Koruptor Ingin Diberi Remisi, Menkumham Banjir Kritikan
Berita

Koruptor Ingin Diberi Remisi, Menkumham Banjir Kritikan

Ketidakkonsistenan Yasonna terhadap pemberantasan korupsi bisa menyebabkan Jokowi disebut antek koruptor.

YOZ
Bacaan 2 Menit
Menkumham Yasonna H Laoly. Foto: RES
Menkumham Yasonna H Laoly. Foto: RES
Korupsi adalah kejahatan extraordinary crime yang paling menghancurkan ekonomi nasional yang menyebabkan kemiskinan. Ironisnya, Menkumham Yasonna H Laoly berencana memberikan remisi kepada koruptor yang sedang menjalankan hukuman. Dengan mencabut Permen Menkumham yang meniadakan remisi pada koruptor, keseriusan pemerintahan Joko Widodo dalam pemberantasan korupsi dipertanyakan.

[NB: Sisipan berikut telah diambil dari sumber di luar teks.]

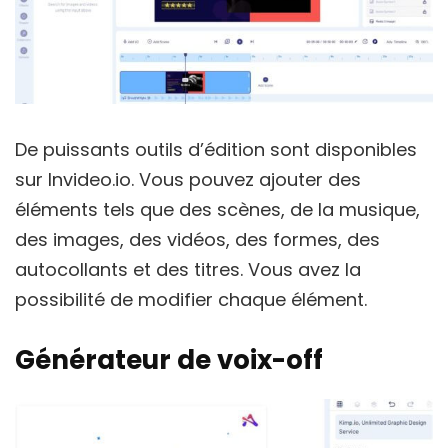
De puissants outils d’édition sont disponibles
sur Invideo.io. Vous pouvez ajouter des
éléments tels que des scènes, de la musique,
des images, des vidéos, des formes, des
autocollants et des titres. Vous avez la
possibilité de modifier chaque élément.
Générateur de voix-off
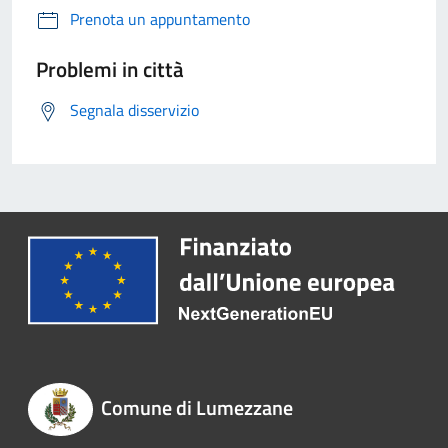
Prenota un appuntamento
Problemi in città
Segnala disservizio
Comune di Lumezzane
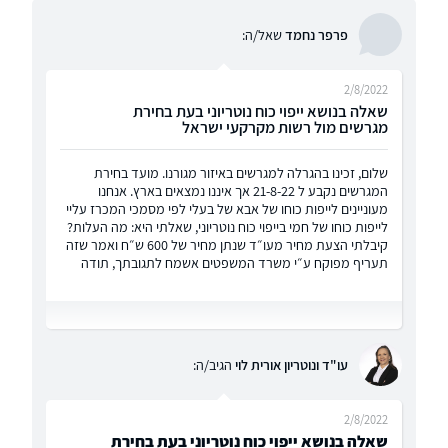
פרפר נחמד
שאל/ה:
2/8/2022
שאלה בנושא ייפוי כוח נוטריוני בעת בחירת
מגרשים מול רשות מקרקעי ישראל
שלום, זכינו בהגרלה למגרשים באיזור מגורנו. מועד בחירת
המגרשים נקבע ל 21-8-22 אך איננו נמצאים בארץ. אנחנו
מעוניינים לייפות כוחו של אבא של בעלי לפי מסמכי המכרז עליי
לייפות כוחו של חמי בייפוי כוח נוטריוני, שאלתי היא: מה העלות?
קיבלתי הצעת מחיר מעו״ד שנתן מחיר של 600 ש״ח ואמר שזה
תעריף מפוקח ע״י משרד המשפטים אשמח לתגובתך, תודה
עו"ד ונוטריון אורית לוי
הגיב/ה:
2/8/2022
שאלה בנושא ייפוי כוח נוטריוני בעת בחירת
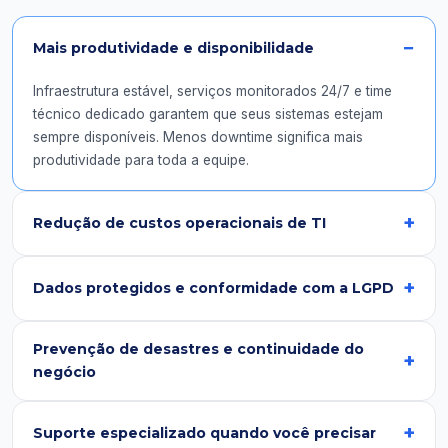
Mais produtividade e disponibilidade
Infraestrutura estável, serviços monitorados 24/7 e time
técnico dedicado garantem que seus sistemas estejam
sempre disponíveis. Menos downtime significa mais
produtividade para toda a equipe.
Redução de custos operacionais de TI
Dados protegidos e conformidade com a LGPD
Prevenção de desastres e continuidade do
negócio
Suporte especializado quando você precisar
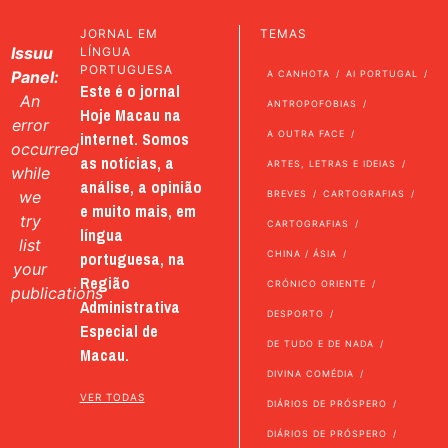
JORNAL EM
TEMAS
Issuu
LÍNGUA
PORTUGUESA
Panel:
A CANHOTA
AI PORTUGAL
Este é o jornal
An
ANTROPOFOBIAS
Hoje Macau na
error
internet. Somos
A OUTRA FACE
occurred
as notícias, a
ARTES, LETRAS E IDEIAS
while
análise, a opinião
we
BREVES
CARTOGRAFIAS
e muito mais, em
try
CARTOGRAFIAS
língua
list
portuguesa, na
CHINA / ÁSIA
your
Região
CRÓNICO ORIENTE
publications
Administrativa
DESPORTO
Especial de
DE TUDO E DE NADA
Macau.
DIVINA COMÉDIA
VER TODAS
DIÁRIOS DE PRÓSPERO
DIÁRIOS DE PRÓSPERO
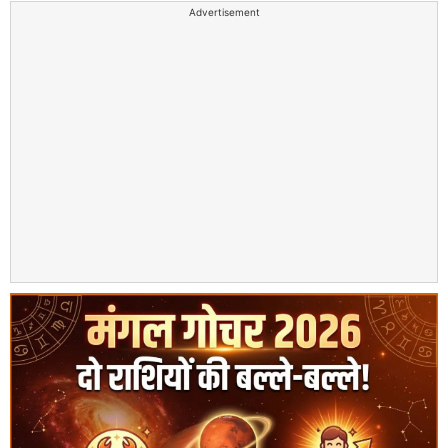
Advertisement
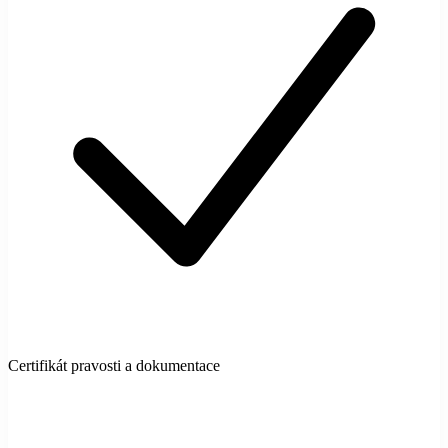
Certifikát pravosti a dokumentace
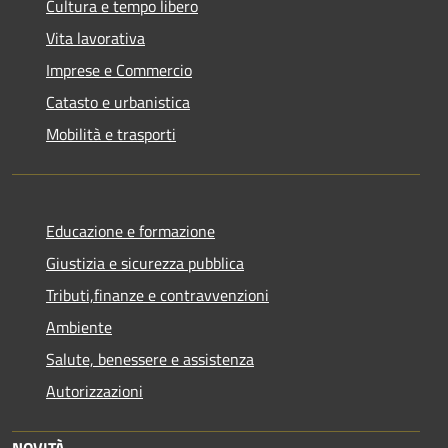
Cultura e tempo libero
Vita lavorativa
Imprese e Commercio
Catasto e urbanistica
Mobilità e trasporti
Educazione e formazione
Giustizia e sicurezza pubblica
Tributi,finanze e contravvenzioni
Ambiente
Salute, benessere e assistenza
Autorizzazioni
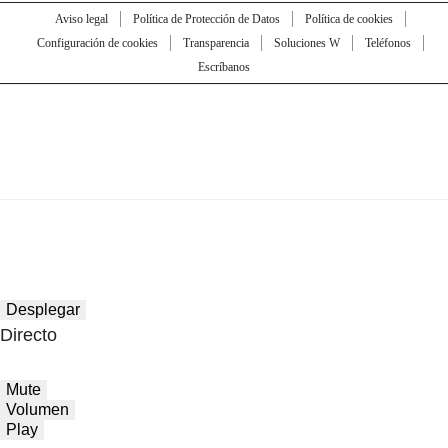
Aviso legal
Política de Protección de Datos
Política de cookies
Configuración de cookies
Transparencia
Soluciones W
Teléfonos
Escríbanos
Desplegar
Directo
Mute
Volumen
Play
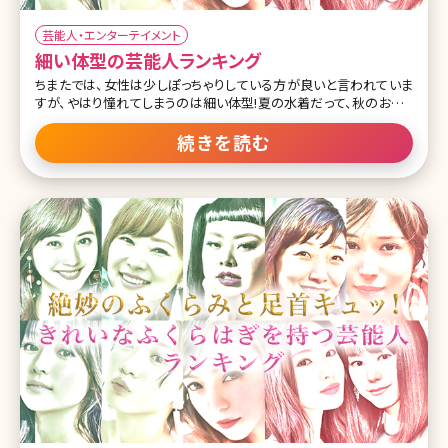
芸能人・エンターテイメント
細い体型の芸能人ランキング
ちまたでは、女性は少しぽっちゃりしている方が良いと言われていま
すが、やはり憧れてしまうのは細い体型!夏の水着だって、秋のおしゃ
れだって、春の彩りだって、冬のコートだって、着るだけでかっこよく決
まり、選べるファッションの種類も豊富です♪ 基本的に見られる職業
続きを読む
である、モデル・女優・タレントなどの女性芸能人は、細い人が多いで
すね。今回は、そのなかでも抜群に細身な芸能人をランキング形式
でご紹介していきます。 第1位桐谷美玲 この投稿をInstagramで見る
桐谷美玲(@mirei_kiritani_)がシェアした投稿 モデルや女優として活
躍する桐谷美玲さんは、細い芸能人という話題の時に、いつも名前が
真っ先に上がります。一般人とは、骨格から何から違いすぎるというこ
とを思わせてくれる、まさに細身の芸能人No.1です。一時のプロフィ
ー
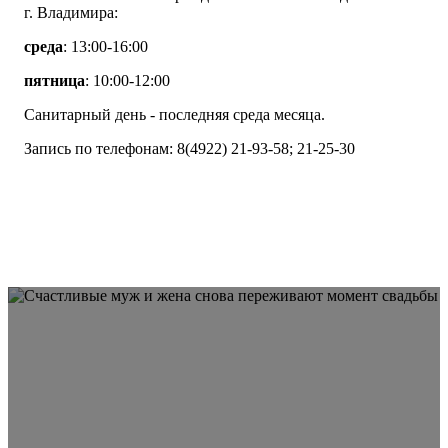
г. Владимира:
среда
: 13:00-16:00
пятница
: 10:00-12:00
Санитарный день - последняя среда месяца.
Запись по телефонам: 8(4922) 21-93-58; 21-25-30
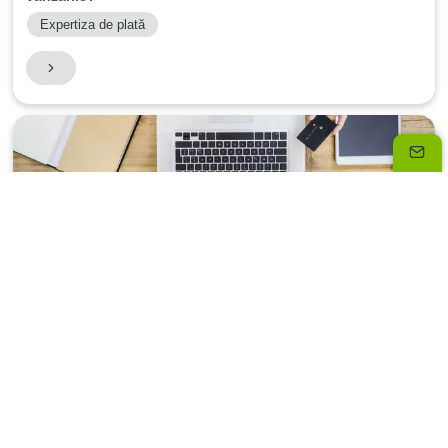
Expertiza de plată
30/04/2024
4
mn
Cum să integrezi un serviciu PSP în platforma web?
Expertiza de plată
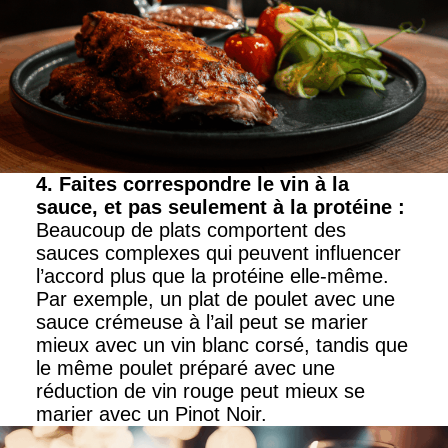
4. Faites correspondre le vin à la
sauce, et pas seulement à la protéine
:
Beaucoup de plats comportent des
sauces complexes qui peuvent influencer
l’accord plus que la protéine elle-même.
Par exemple, un plat de poulet avec une
sauce crémeuse à l’ail peut se marier
mieux avec un vin blanc corsé, tandis que
le même poulet préparé avec une
réduction de vin rouge peut mieux se
marier avec un Pinot Noir.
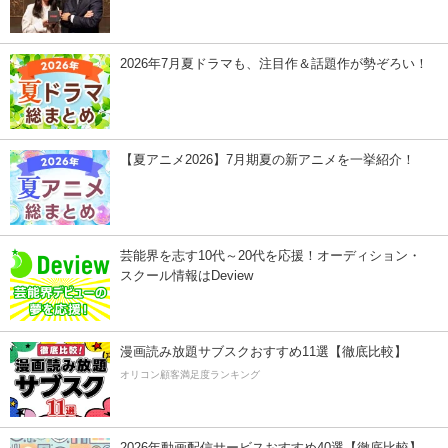
2026年7月夏ドラマも、注目作＆話題作が勢ぞろい！
【夏アニメ2026】7月期夏の新アニメを一挙紹介！
芸能界を志す10代～20代を応援！オーディション・
スクール情報はDeview
漫画読み放題サブスクおすすめ11選【徹底比較】
オリコン顧客満足度ランキング
2026年動画配信サービスおすすめ40選【徹底比較】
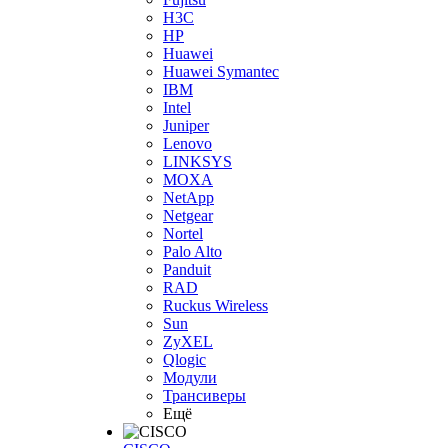
H3С
HP
Huawei
Huawei Symantec
IBM
Intel
Juniper
Lenovo
LINKSYS
MOXA
NetApp
Netgear
Nortel
Palo Alto
Panduit
RAD
Ruckus Wireless
Sun
ZyXEL
Qlogic
Модули
Трансиверы
Ещё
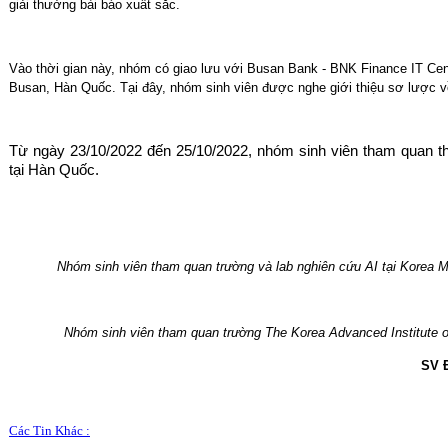
giải thưởng bài báo xuất sắc.
Vào thời gian này, nhóm có giao lưu với Busan Bank - BNK Finance IT Cent
Busan, Hàn Quốc. Tại đây, nhóm sinh viên được nghe giới thiệu sơ lược 
Từ ngày 23/10/2022 đến 25/10/2022, nhóm sinh viên tham quan t
tại Hàn Quốc.
Nhóm sinh viên tham quan trường và lab nghiên cứu AI tại Korea 
Nhóm sinh viên tham quan trường The Korea Advanced Institute 
SV 
Các Tin Khác :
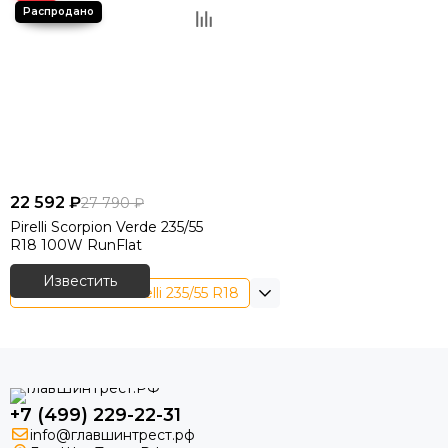
22 592 ₽
27 790 ₽
Pirelli Scorpion Verde 235/55
R18 100W RunFlat
Известить
Летние шины Pirelli 235/55 R18
+7 (499) 229-22-31
info@главшинтрест.рф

Koordinator Komite Anti Korupsi Indonesia, Rahman Tiro, menyayangkan rencana Yasonna untuk memberikan remisi terhadap koruptor. Menurutnya, hal itu bentuk pengkhianatan Menkumham terhadap Trisakti dan Nawacita yang menjadi visi dan misi politik Jokowi, di mana Nawacita Jokowi berjanji akan serius melakukan pemberantasan dan mengurangi hak-hak para Koruptor.

“Alasan Yasonna Laoly memberikan remisi pada para koruptor dengan berpegang bahwa hak memberikan remisi terpidana kasus korupsi adalah hak Menkumham adalah bentuk pengkhianatan,” katanya, Senin (16/3).  

Rahman curiga ada dugaan gratifikasi aliran dana miliaran rupiah ke Menkumham dari para terpidana korupsi untuk menghapus larangan pemberian remisi Kepada koruptor. Pemberian remisi bagi para koruptor juga patut dicurigai sebagai cara untuk mengkomersilkan pemberian remisi pada terpidana kasus korupsi.

“Ketidakkonsistenan Yasonna terhadap pemberantasan korupsi bisa menyebabkan Jokowi disebut antek koruptor,” katanya.

Direktur Pusat Kajian Anti Korupsi (Pukat) Fakultas Hukum Universitas Gadjah Mada, Zainal Arifin Mochtar, mengaku belum mengetahui draf revisi PP remisi koruptor yang diwacanakan Menkumham tersebut. Tapi ia mengingatkan, jika revisi itu berdasarkan pendapat hilangnya hak-hak narapidana, maka Menkumham telah keliru memaknai hal tersebut. Dia juga mempertanyakan apa maksud Menkumham ingin merevisi PP tersebut.

Menurutnya, PP adalah kewenangan presiden, Untuk itu, Jokowi harus memenuhi janjinya saat kampanye dulu, yakni ingin memberantas korupsi, kolusi dan nepotisme. Saat kampanye, pemberantasan korupsi menjadi prioritas Jokowi. “Jangan sampai yang baik malah ditarik mundur,” katanya.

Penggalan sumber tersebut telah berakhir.